While the need for mental health support is reaching a crisis level, people like Love are helping make awareness and seeking help less taboo. Within the last few years, Texas nonprofits have begun providing restaurant workers with free and reduced-price counseling and providing restaurant owners with solutions. 


Southern Smoke Foundation’s Behind You

The Southern Smoke Foundation, created by Houston chef Chris Shepherd, launched its mental health program in Texas in 2020 as a response to Anthony Bourdain’s death by suicide and an increased demand for counseling during the COVID-19 pandemic. Called Behind You—kitchen lingo for indicating someone is close by—the program offers free mental health sessions with graduate students at partner universities, which are overseen by licensed professionals. 

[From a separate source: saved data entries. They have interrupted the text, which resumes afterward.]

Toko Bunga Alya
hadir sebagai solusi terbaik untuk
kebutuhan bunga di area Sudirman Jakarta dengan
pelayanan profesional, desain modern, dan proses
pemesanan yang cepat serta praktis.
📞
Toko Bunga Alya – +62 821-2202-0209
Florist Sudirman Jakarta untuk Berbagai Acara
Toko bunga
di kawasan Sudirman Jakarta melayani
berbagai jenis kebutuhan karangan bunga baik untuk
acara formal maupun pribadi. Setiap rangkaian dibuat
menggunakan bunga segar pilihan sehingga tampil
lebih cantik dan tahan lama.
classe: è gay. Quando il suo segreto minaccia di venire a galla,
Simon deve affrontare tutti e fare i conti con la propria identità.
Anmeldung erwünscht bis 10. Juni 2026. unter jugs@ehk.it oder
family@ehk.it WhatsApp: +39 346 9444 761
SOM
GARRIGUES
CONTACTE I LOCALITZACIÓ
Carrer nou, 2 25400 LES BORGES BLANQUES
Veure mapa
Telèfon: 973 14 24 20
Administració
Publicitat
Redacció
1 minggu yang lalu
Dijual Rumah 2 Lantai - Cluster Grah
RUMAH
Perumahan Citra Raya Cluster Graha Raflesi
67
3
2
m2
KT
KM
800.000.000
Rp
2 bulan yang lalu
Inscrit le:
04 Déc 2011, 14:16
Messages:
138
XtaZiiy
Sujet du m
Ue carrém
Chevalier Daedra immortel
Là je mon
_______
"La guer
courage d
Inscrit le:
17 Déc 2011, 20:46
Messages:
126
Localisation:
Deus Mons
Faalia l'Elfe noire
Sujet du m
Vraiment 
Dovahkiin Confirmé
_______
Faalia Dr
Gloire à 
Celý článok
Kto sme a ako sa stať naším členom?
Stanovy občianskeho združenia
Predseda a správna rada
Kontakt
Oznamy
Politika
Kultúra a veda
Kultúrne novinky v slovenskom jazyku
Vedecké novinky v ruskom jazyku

Any food-and-beverage worker in Texas, California, Illinois, Louisiana, or New York can receive no-cost counseling sessions for themselves and their children on conditions ranging from post-traumatic stress disorder to neurodevelopmental disorders.

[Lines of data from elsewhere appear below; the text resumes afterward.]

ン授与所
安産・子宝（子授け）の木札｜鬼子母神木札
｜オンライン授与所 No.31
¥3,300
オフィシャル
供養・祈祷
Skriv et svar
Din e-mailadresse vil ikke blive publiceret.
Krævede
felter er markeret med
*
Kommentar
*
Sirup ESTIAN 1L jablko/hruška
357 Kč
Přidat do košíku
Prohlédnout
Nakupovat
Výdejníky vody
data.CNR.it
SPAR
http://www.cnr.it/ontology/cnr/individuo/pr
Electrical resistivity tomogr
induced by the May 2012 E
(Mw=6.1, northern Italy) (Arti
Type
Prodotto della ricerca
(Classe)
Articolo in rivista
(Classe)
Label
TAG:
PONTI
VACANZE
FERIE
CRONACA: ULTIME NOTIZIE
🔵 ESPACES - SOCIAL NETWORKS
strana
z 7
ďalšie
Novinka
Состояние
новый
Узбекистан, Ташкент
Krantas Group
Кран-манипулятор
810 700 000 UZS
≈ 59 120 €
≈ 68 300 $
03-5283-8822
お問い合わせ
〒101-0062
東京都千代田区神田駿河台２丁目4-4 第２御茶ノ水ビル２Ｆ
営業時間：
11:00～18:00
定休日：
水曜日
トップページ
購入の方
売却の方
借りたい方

Texas Restaurant Association’s HealthiestYou by Teladoc

The Texas Restaurant Association (TRA) is working to prioritize mental and general health-care access for every Texas restaurant employee, says president and CEO Emily Williams Knight. In January, the TRA launched HealthiestYou by Teladoc, which provides unlimited mental health and general medical visits for everyone in an employee’s household for $9 per month—without co-pays or deductibles. 

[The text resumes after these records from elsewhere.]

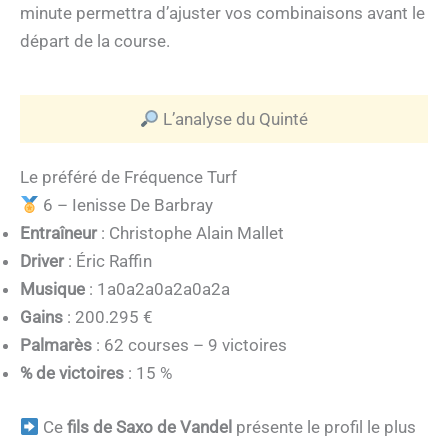
minute permettra d’ajuster vos combinaisons avant le
départ de la course.
L’analyse du Quinté
Le préféré de Fréquence Turf
6 – Ienisse De Barbray
Entraîneur
: Christophe Alain Mallet
Driver
: Éric Raffin
Musique
: 1a0a2a0a2a0a2a
Gains
: 200.295 €
Palmarès
: 62 courses – 9 victoires
% de victoires
: 15 %
Ce
fils de Saxo de Vandel
présente le profil le plus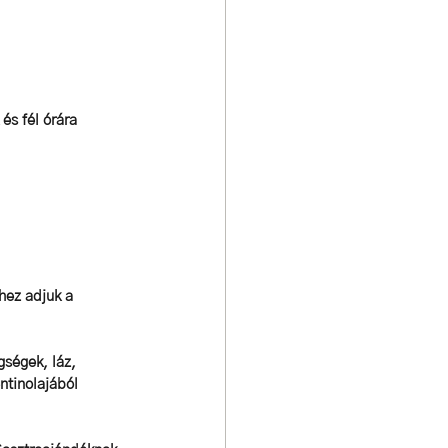
és fél órára 
zhez adjuk a 
gségek, láz, 
ntinolajából 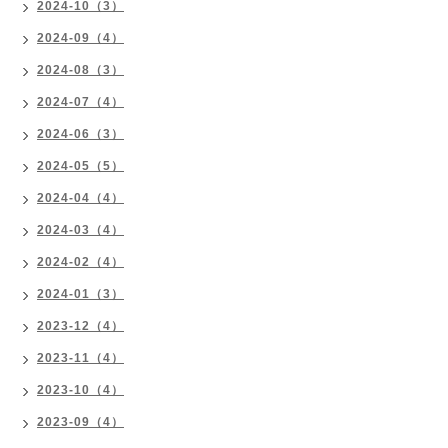
2024-10（3）
2024-09（4）
2024-08（3）
2024-07（4）
2024-06（3）
2024-05（5）
2024-04（4）
2024-03（4）
2024-02（4）
2024-01（3）
2023-12（4）
2023-11（4）
2023-10（4）
2023-09（4）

In addition, TRA-member restaurants that wish to provide access to affordable plans can opt in to the newly launched Healthy Hospitality program, a bundle of employer-sponsored health-care plans that include mental health benefits. Employees at TRA-member restaurants can also utilize Hospitality-Health, a free concierge that provides assistance with selecting plans from the federal marketplace.


HarperFest

HarperFest was founded in 2021 after Lubbock bartender and stand-up comedian Jerrod Harper died by suicide. He was the “life of the party” and enjoyed making people laugh, says Randi Brackett, a founding board member of HarperFest who was Harper’s close friend throughout the twenty years he worked in the service industry. 

During the pandemic, when clubs and bars shut down, Harper did too. “It really started to eat at his core, because he wasn’t able to do what he’d been conditioned to do every day,” Brackett says. For Harper, talking with customers and socializing with friends at the bar after work was his form of therapy, says Lubbock restaurant worker Hanson Wallace, who’s lost three fellow industry members to suicide and drug overdose in his eighteen years of experience.

To honor Harper’s memory and help others, HarperFest covers the cost of in-person or Zoom appointments via Family Counseling Services. Lubbock service workers can request as many appointments as they may need.


Mike & Sherry Project

Named after Mike Shefman and Sherry Greenberg, a prominent couple known throughout restaurants in Austin as friendly regulars who care about staff, the Mike & Sherry Project was founded in 2019 by Suerte and Este owner Sam Hellman-Mass and two other industry veterans. Hellman-Mass grew up with a mother who worked as a mental health nurse at a hospital in Boston. Desiring to give back, he formed a partnership with Capital Area Counseling (CAC) the year after Suerte opened. 

Austin restaurants can join the partnership to divide the cost of sliding scale counseling appointments. A total of sixty restaurants have joined since the project’s founding, and nearly 7,500 appointments have been provided.